Megabill will weaken economy and hurt low-income households
The federal tax and budget megabill will increase the federal deficit and weaken long-term economic growth. That’s according to a preliminary assessment of the new law by the Brookings Institution:
(M)ajor models project that, over longer periods, the higher deficits that OBBBA creates will reduce national saving and hence reduce future national income, either by pushing up interest rates and crowding out private investment or by increasing indebtedness to foreigners. The result will be a smaller long-run economy than otherwise. Due to weak growth effects, dynamic scores of the Act tend to show higher deficits than conventional scores.
The law will be particularly harmful for low-income families:
Permanent rate cuts and business tax provisions direct the largest benefits to high-income households, while many of the spending cuts fall on low-income and immigrant families. When plausible assumptions about deficit financing are incorporated, a majority of households—and nearly all low-income households—end up worse off. Recent tariff policies, though not part of the OBBBA, amplify the regressive tilt of the overall tax system.

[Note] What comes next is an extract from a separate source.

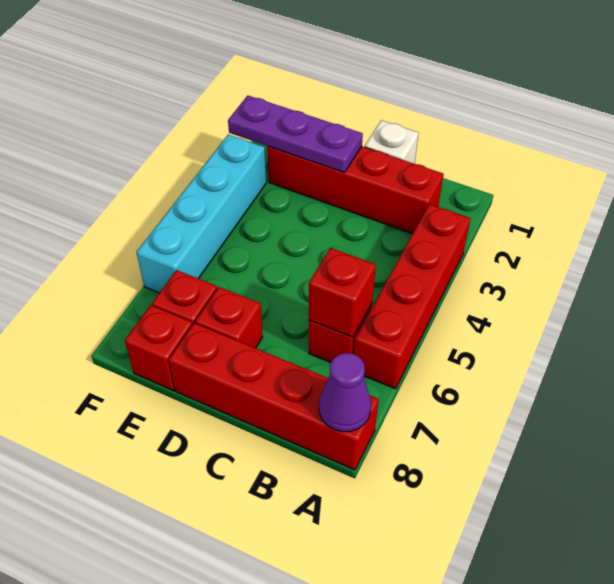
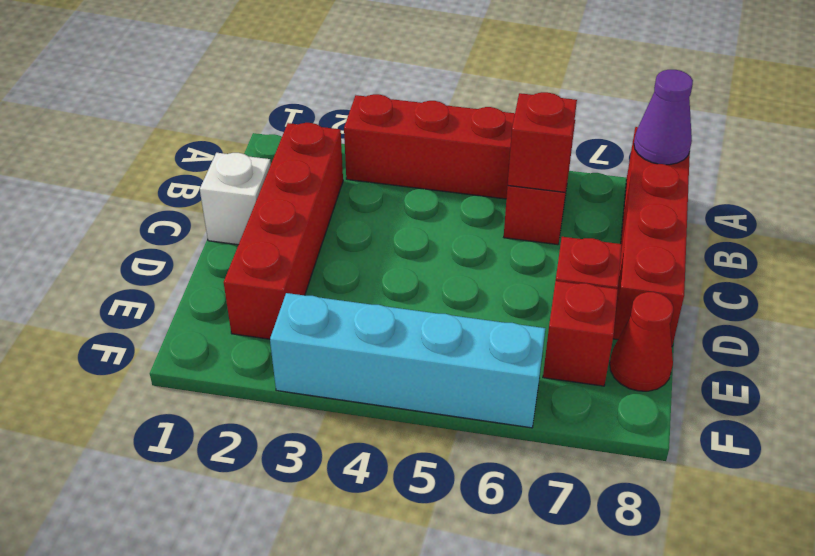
purple plate D2:F2 level 2 -> none
red brick E8 level 1 -> red cone E8 level 1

Millions in state infrastructure dollars remain unspent
More than $45 million that Louisiana has allocated for local infrastructure projects in recent years remain unspent. Government red tape can hold up construction, and projects can be forgotten about entirely as new leadership takes control of local governments. WBRZ’s Alexis Marigny explains how unspent transportation dollars from previous years impact current-year finances:
“The dollars that the state appropriated are tied up and not available for other projects,” [[Assistant Commissioner for Facility Planning and Control at Louisiana’s Division of Administration Roger] Husser said. … Lawmakers told the Division of Administration on Monday to create a list of projects from previous years that have carried over. That way, the state can organize its priorities and make sure money allocated by the legislature gets spent on the projects lawmakers want.
States most impacted by spike in gas prices
Rising gas prices caused by the war in Iran will cost American drivers an extra $9.4 billion per month. Louisiana drivers will pay an extra $147.9 million more per month ($40.08 per person), the ninth-highest amount in the nation. Some lawmakers are considering gas tax holidays to address the pain at the pump. But as Carl Davis of the Institute on Taxation and Economic Policy explains, suspending gas taxes is an ineffective way to provide relief to drivers:
First, a significant share of the tax savings is captured by the oil industry and motor fuel dealers as higher profit, benefiting the owners of those companies who tend to be wealthier than average. Second, much of the tax savings flow to businesses that use motor fuel to ship their products or provide services, and some of a temporary tax cut will be captured by those businesses’ owners rather than passed along to their customers. Third, in the case of state gas taxes, a significant share of the holiday leaks outside of the state’s borders both when travelers purchase gasoline and when nonresident shareholders and customers benefit from the portion of the tax cut benefiting the oil industry and other businesses.
Number of the Day
24.20 – Louisiana’s state innovation index score, which ranked 50th out of all states and the District of Columbia. (Source: WalletHub)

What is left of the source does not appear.